Lorsque j’eus atteint l’âge, elle me donna des armes, un cheval, et m’envoya dans ce pays, où je suis depuis longtemps. J’ai le projet de passer la mer pour me rendre dans ma patrie, afin de savoir comment l’auteur de mes jours se comporte avec ma mère. Je lui montrerai son anneau d’or et je lui donnerai tant de renseignements qu’il ne pourra me méconnoître. Je suis au contraire persuadé qu’il m’aimera tendrement et qu’il m’estimera.
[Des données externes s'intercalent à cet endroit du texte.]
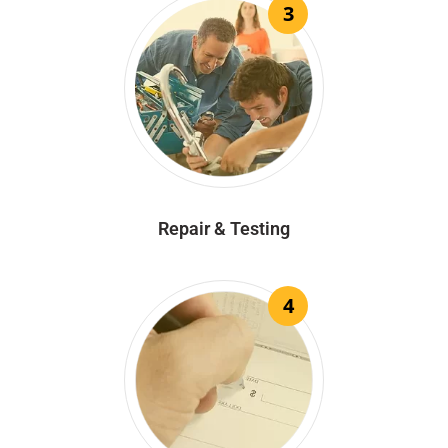
3
Repair & Testing
4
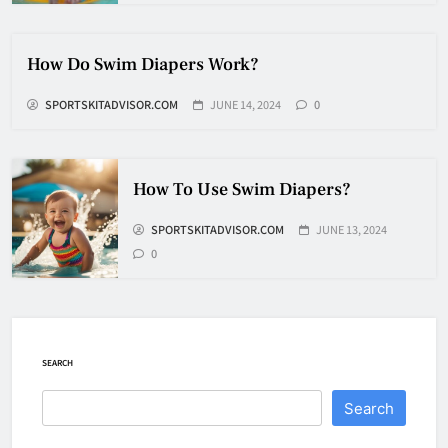
How Fast Does A Hockey Puck
Travel
How Do Swim Diapers Work?
HOCKEY
SPORTSKITADVISOR.COM
JUNE 14, 2024
0
7
How To Shoot Hockey Puck?
How To Use Swim Diapers?
HOCKEY
SPORTSKITADVISOR.COM
JUNE 13, 2024
8
0
How To Get A Puck at a Hockey
Game
SEARCH
HOCKEY
1
Search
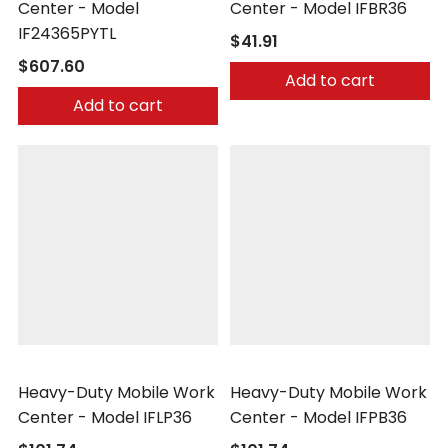
Center - Model
Center - Model IFBR36
IF24365PYTL
$41.91
$607.60
Add to cart
Add to cart
Little Giant
Little Giant
Heavy-Duty Mobile Work
Heavy-Duty Mobile Work
Center - Model IFLP36
Center - Model IFPB36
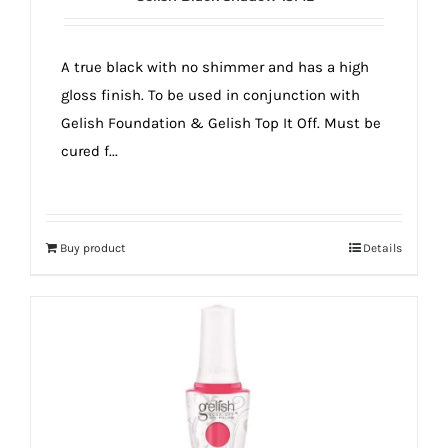
A true black with no shimmer and has a high
gloss finish. To be used in conjunction with
Gelish Foundation & Gelish Top It Off. Must be
cured f...
Buy product
Details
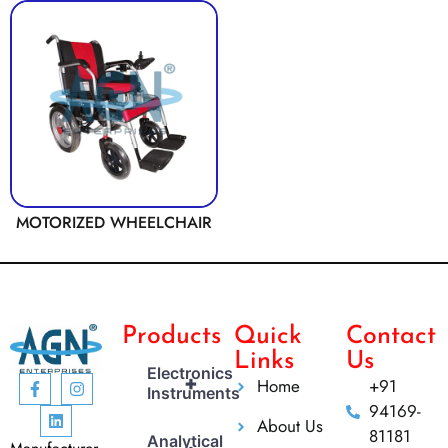
MOTORIZED WHEELCHAIR
Products
Quick
Contact
Links
Us
Electronics
+
Home
+91
Instruments
94169-
About Us
81181
Analytical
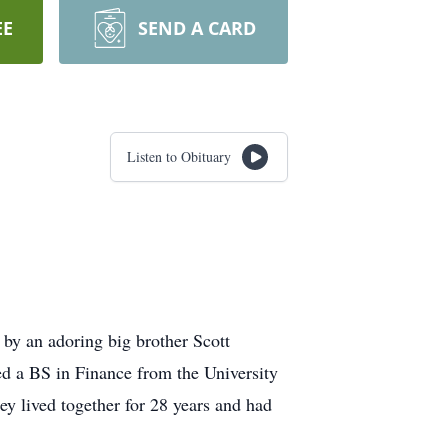
EE
SEND A CARD
Listen to Obituary
by an adoring big brother Scott
d a BS in Finance from the University
 lived together for 28 years and had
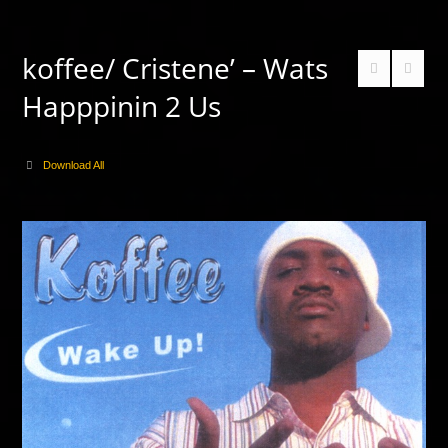
koffee/ Cristene’ – Wats
Happpinin 2 Us
Download All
Quand Milon eut entendu ce discours, il ne peut se contenir ; il descend aussitôt de cheval, et saisissant le pan du haubert du jeune guerrier : Ami, dit-il, Dieu soit loué, tues mon fils, c’est pour aller à ta recherche que je suis venu dans ces lieux, et que j’ai quitté mon pays. Le jeune homme se jette dans les bras de Milon, l’embrasse, et tous deux répandent les plus douces larmes. Les spectateurs de cette scène attendrissante les regardoient avec intérêt; ils pleuroient de joie et de tendresse. Le tournois achevé, les deux braves rentrent ensemble, car il tarde à Milon de parler à ce fils si digne de lui, et de connoître les desseins qu’il a formés. Ils rentrent à leur hôtel, et dès qu’ils sont désarmés, ils donnèrent une fête aux chevaliers. Milon raconta à son fils l’histoire de ses amours avec sa mère, le mariage qu’elle avoit été forcée de contracter, la durée de leurs feux ; les messages du cygne ne furent point oubliés.

On rapporta comment lorsque l’on ne pouvoit se fier à personne, cet oiseau portoit les lettres et leurs réponses. Mon père , dit le fils, je veux vous unir avec votre bien-aimée, je vais aller défier son mari, je le tuerai, puis vous épouserez sa veuve. Le lendemain les deux chevaliers prirent congé de leurs amis, et partirent pour se rendre dans la Galles. Ils traversèrent la mer par un bon vent, et ils venoient de débarquer pour se mettre en route lorsqu’ils furent joints par un jeune homme qui venoit de la part de la dame, et alloit se rendre en Bretagne pour remettre une lettre à Milon. Il a bien diminué sa peine puisqu’il a fait cette rencontre. En remettant la missive dont il étoit porteur, le jeune homme invite les deux voyageurs à faire diligence pour revenir promptement chez la dame, parce qu’elle venoit de perdre son époux. Milon, que cette nouvelle avoit mis au comble de la joie, la communique à son fils, et tous deux se hâtant, ils arrivent bientôt au château de la dame , qui fut enchantée des hautes qualités de son fils. Ils ne demandèrent conseil à personne, n’invitèrent aucuns parents, le fils réunit ensemble les auteurs de ses jours qui vécurent encore longtemps dans une félicité parfaite.

De l’histoire et du bonheur de ces époux, les anciens Bretons firent un Lai ; et moi, qui l’ai mis en vers, je trouve beaucoup de plaisir à le raconter.